Dans une justification déroulée sous forme de tweets, M. Trump a expliqué jeudi qu’un tel paiement était chose courante dans l’univers des personnalités publiques. Et que cela n’avait pas été prélevé sur le financement de sa campagne électorale, ce qui aurait été illégal.

« M. Cohen, un avocat, recevait une avance mensuelle sur honoraires […] qui n’avait rien à voir avec l’équipe de campagne, en vertu de laquelle il a conclu, avec remboursement, un contrat privé entre deux parties. »

« Ces accords [de confidentialité] sont très fréquents parmi les célébrités et les personnes fortunées. En l’espèce, il est pleinement en vigueur et sera utilisé dans l’arbitrage en dommages-intérêts contre Mme Clifford [Daniels] », a-t-il poursuivi, en utilisant le nom véritable de l’actrice de films X âgée de 39 ans.

Une tentative d’« extorsion », dit Trump

Selon le président, cette transaction avait pour but de « mettre fin aux accusations fausses » de Stormy Daniels, qu’il accuse de chercher à lui « extorquer » de l’argent.

Donald Trump s’était exprimé directement sur ce dossier pour la première fois le 5 avril à bord de l’avion présidentiel Air Force One. Interrogé pour savoir s’il était au courant du versement de M. Cohen à Stormy Daniels, il avait répondu : « Non. »

À la question de savoir pourquoi l’avocat avait effectué ce paiement, M. Trump avait répondu : « Il faut demander à Michael Cohen. Michael est mon avocat. »

« Savez-vous où il a trouvé l’argent pour effectuer ce paiement ? » lui avait encore demandé un journaliste. « Non, je ne sais pas », avait-il dit.

L’arrivée de Rudy Giuliani

Le virage serré pris par la Maison-Blanche dans ce dossier embarrassant a été amorcé mercredi soir par Rudy Giuliani, l’ancien maire de New York que M. Trump vient de recruter pour dynamiser son équipe d’avocats.

À la surprise générale, M. Giuliani a affirmé à Fox News que M. Trump avait remboursé à Michael Cohen les 130 000 $, semblant contredire les précédentes déclarations du président.

« Cet argent versé par son avocat […], le président l’a remboursé sur une période de plusieurs mois », a dit M. Giuliani, en évoquant un paiement « parfaitement légal ».

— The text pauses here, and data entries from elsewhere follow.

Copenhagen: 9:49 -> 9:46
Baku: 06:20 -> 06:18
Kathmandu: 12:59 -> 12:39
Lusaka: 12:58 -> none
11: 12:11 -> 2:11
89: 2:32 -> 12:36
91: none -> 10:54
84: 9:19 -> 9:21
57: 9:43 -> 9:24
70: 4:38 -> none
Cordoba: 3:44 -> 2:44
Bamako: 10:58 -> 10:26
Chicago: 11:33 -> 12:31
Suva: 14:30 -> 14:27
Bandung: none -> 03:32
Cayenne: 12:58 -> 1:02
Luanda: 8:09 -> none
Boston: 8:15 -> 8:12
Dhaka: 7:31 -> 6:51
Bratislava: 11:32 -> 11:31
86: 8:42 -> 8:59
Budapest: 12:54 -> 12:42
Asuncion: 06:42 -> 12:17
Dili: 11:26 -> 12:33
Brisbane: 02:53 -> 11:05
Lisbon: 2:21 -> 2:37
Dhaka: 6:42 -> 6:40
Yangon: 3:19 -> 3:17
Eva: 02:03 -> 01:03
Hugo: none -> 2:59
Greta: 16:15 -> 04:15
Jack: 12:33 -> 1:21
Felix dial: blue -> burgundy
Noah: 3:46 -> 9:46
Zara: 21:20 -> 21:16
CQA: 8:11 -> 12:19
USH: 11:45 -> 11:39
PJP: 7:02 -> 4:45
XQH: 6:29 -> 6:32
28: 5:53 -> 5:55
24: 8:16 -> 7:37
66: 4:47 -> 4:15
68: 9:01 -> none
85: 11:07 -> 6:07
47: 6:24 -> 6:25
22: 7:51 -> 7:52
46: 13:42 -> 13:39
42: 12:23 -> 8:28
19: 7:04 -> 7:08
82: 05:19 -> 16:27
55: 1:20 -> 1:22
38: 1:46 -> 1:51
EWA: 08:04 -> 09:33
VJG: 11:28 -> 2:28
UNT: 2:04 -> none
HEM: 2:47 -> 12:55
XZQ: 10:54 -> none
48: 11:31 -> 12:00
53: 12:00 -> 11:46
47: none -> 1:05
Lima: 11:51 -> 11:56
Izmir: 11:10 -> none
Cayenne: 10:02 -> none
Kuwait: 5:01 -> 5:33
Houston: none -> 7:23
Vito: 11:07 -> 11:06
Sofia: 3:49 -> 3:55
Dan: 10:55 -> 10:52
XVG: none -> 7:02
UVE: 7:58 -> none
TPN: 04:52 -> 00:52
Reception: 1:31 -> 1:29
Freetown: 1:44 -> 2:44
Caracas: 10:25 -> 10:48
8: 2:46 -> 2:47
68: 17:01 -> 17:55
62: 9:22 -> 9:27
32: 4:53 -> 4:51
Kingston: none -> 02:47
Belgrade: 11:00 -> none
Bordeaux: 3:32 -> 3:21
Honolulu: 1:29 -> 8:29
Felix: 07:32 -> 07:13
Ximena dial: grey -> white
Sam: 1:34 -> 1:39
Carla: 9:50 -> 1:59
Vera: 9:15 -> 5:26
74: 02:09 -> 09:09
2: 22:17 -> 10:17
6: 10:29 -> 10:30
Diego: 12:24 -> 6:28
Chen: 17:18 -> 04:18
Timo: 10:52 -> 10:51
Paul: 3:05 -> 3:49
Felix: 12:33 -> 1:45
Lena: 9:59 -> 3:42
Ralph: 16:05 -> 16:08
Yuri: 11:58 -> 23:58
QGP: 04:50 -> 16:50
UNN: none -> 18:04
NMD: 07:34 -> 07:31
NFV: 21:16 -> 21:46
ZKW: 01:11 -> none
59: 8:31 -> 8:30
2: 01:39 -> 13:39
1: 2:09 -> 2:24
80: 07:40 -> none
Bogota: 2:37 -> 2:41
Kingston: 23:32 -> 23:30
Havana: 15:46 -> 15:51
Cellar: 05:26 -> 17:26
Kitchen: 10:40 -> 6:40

M. Giuliani a ensuite précisé que le remboursement par M. Trump « effaçait » l’éventualité d’une violation des règles de financement électoral.

Selon lui, M. Trump a ainsi versé à M. Cohen entre 460 000 $ et 470 000 $ afin de rembourser la somme versée à l’actrice ainsi que « des dépenses secondaires », sans autre précision.

Le flamboyant avocat de Stormy Daniels, Michael Avenatti, a rapidement réagi aux déclarations de M. Giuliani, accusant sur Twitter M. Trump d’avoir « ouvertement menti ».

« Nous avions prédit il y a des mois qu’il serait prouvé que le peuple américain a été trompé concernant le paiement des 130 000 $ et sur ce que savait M. Trump, quand il le savait », a-t-il tweeté.

New York efface Trump

New York — Le nom « Trump » va-t-il disparaître du paysage immobilier new-yorkais ? Trois immeubles résidentiels dans l’Upper West Side à Manhattan l’ont déjà retiré de leur façade et un quatrième a obtenu jeudi le droit de faire de même, malgré les objections de la Trump Organization. Depuis la campagne présidentielle de 2016, les habitants de plusieurs luxueux immeubles new-yorkais portant le nom de famille de Donald Trump — même s’il n’en est pas propriétaire — ne voulaient plus le voir orner leur façade. Cette bataille illustre les récents déboires de l’empire immobilier du président, dont le nom est associé à plus d’une douzaine de résidences et d’hôtels à New York, mais aussi dans d’autres villes américaines et ailleurs dans le monde, de Toronto aux Philippines.